**To-do item:** Each line below with the string "master" should be copied.

**Extracted records:**

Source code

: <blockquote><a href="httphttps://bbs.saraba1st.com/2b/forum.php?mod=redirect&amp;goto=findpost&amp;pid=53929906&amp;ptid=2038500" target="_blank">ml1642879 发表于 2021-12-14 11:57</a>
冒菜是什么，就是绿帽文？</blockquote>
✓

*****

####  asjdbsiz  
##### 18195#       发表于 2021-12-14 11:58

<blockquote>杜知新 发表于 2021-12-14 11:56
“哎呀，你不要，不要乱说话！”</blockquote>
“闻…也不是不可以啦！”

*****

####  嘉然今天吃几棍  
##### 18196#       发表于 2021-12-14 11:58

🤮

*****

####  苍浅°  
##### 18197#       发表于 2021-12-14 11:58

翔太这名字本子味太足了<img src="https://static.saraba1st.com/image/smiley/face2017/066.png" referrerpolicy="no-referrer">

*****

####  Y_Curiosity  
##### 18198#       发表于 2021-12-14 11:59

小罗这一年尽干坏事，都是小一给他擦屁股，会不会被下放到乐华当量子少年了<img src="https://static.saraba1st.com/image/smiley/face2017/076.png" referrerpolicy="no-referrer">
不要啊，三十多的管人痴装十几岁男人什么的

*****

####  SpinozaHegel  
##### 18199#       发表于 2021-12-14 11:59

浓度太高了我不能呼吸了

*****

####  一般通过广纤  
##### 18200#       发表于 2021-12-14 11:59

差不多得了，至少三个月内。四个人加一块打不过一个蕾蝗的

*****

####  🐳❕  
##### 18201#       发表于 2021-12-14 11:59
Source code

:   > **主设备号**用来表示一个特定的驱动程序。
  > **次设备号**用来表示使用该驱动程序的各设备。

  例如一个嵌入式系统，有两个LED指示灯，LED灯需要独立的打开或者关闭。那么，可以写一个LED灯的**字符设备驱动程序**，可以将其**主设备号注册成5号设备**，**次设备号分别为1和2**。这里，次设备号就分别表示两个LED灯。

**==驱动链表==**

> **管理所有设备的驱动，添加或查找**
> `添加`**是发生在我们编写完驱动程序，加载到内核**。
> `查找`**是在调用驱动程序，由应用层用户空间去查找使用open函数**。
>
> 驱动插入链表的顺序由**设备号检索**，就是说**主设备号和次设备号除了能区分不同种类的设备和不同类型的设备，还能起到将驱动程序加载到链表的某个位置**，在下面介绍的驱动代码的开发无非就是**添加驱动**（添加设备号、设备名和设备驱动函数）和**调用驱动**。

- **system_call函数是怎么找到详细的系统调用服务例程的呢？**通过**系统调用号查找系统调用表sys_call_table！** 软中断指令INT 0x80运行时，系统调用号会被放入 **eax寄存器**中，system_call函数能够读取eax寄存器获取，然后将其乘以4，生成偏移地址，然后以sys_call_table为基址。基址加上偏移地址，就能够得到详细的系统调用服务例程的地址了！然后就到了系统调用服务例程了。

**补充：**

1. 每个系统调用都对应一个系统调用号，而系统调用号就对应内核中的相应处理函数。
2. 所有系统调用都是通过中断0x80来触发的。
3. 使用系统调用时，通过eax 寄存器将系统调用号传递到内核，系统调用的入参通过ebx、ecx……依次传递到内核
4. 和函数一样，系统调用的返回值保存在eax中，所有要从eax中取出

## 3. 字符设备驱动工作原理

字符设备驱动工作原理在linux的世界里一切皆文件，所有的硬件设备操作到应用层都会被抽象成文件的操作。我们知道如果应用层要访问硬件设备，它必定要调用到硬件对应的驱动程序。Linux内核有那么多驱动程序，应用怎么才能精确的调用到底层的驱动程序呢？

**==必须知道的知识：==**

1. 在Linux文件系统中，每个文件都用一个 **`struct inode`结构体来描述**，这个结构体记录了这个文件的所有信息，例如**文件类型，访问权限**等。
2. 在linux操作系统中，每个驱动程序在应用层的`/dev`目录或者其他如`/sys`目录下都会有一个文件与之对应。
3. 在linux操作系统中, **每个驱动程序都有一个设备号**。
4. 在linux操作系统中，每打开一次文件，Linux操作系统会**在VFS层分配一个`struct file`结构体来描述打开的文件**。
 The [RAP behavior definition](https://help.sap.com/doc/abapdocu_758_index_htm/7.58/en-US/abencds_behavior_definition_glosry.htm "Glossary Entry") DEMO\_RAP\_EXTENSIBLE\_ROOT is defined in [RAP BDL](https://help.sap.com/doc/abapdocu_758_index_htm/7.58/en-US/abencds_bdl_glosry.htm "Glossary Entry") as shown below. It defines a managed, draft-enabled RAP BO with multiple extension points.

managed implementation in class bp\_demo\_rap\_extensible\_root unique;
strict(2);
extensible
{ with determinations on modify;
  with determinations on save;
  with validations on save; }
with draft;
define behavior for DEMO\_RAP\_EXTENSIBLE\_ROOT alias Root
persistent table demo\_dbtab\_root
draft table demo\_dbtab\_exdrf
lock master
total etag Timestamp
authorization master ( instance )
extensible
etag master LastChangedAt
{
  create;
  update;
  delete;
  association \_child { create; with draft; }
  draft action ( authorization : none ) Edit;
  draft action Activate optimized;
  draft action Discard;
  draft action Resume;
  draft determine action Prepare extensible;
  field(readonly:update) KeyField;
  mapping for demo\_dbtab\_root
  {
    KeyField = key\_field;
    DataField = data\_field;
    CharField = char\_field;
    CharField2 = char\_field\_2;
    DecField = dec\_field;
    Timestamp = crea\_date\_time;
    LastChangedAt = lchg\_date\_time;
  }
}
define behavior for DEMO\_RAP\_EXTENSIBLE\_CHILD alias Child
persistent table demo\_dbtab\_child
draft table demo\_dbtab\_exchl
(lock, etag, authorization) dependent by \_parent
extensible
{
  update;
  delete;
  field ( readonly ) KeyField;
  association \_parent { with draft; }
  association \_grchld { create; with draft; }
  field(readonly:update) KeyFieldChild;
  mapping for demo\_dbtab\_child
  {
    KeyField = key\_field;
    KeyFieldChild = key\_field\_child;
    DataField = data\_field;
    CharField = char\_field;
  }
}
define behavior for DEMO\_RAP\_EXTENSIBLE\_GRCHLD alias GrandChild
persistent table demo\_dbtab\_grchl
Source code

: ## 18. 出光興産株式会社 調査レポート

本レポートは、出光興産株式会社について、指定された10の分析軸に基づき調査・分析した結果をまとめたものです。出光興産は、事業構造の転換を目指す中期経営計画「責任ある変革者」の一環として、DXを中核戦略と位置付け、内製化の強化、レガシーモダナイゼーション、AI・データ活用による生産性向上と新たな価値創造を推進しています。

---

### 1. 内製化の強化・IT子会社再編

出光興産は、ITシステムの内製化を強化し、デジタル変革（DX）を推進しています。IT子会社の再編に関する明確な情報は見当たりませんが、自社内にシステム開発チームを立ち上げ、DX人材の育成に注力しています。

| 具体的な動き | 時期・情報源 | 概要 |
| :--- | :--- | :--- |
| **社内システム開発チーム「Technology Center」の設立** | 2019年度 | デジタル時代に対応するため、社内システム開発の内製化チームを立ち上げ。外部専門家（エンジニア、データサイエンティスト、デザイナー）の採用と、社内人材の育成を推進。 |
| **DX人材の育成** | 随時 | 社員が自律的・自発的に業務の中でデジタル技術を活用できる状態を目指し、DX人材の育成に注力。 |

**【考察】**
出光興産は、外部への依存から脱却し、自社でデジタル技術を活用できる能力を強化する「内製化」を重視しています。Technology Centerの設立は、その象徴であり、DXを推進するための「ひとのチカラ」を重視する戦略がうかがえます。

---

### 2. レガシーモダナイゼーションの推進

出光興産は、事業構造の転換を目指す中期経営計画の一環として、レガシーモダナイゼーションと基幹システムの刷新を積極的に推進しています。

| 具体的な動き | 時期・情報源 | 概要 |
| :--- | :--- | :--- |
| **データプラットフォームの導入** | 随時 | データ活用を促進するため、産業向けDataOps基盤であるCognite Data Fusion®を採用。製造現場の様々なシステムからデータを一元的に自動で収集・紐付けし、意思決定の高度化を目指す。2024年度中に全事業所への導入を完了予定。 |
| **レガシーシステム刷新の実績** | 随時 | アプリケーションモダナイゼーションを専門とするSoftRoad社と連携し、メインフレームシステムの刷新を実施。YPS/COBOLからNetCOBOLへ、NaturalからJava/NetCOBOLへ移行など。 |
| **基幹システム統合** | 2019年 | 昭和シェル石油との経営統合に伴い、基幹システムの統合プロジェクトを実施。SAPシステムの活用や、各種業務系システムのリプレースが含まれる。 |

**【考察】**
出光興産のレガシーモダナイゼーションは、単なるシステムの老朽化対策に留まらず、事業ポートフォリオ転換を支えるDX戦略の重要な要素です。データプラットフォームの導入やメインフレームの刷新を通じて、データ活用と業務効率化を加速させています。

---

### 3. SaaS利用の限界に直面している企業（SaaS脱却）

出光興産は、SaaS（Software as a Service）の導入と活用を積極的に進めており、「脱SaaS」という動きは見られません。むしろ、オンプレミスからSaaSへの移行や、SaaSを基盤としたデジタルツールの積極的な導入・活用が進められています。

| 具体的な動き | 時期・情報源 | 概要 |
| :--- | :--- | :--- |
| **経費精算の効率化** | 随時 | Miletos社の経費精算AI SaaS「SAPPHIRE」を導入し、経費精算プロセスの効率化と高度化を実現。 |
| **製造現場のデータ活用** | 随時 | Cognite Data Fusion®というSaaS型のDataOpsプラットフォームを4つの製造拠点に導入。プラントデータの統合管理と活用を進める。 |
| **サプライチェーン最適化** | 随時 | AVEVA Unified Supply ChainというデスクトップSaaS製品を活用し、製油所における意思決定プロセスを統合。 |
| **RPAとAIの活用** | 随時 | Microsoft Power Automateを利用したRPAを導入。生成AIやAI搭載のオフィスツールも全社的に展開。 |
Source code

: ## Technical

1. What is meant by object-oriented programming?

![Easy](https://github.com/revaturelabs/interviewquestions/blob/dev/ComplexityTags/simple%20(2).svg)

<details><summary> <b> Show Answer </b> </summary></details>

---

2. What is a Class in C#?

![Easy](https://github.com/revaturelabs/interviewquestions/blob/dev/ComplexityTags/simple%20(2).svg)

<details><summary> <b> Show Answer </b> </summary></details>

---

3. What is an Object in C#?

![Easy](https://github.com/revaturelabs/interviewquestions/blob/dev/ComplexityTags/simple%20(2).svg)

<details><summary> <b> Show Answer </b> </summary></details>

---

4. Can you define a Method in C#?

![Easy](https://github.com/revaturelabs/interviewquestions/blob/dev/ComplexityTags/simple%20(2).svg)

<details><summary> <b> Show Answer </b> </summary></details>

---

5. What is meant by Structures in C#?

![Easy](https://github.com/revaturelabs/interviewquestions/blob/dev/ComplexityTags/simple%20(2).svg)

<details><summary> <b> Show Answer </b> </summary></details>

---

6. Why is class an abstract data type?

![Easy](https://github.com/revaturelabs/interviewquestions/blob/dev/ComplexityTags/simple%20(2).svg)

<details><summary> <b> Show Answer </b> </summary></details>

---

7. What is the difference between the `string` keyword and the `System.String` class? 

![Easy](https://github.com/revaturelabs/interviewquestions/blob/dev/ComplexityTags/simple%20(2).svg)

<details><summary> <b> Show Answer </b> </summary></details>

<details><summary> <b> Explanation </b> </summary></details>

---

**Response box:**
lock master
authorization master ( instance )
etag master LastChangedAt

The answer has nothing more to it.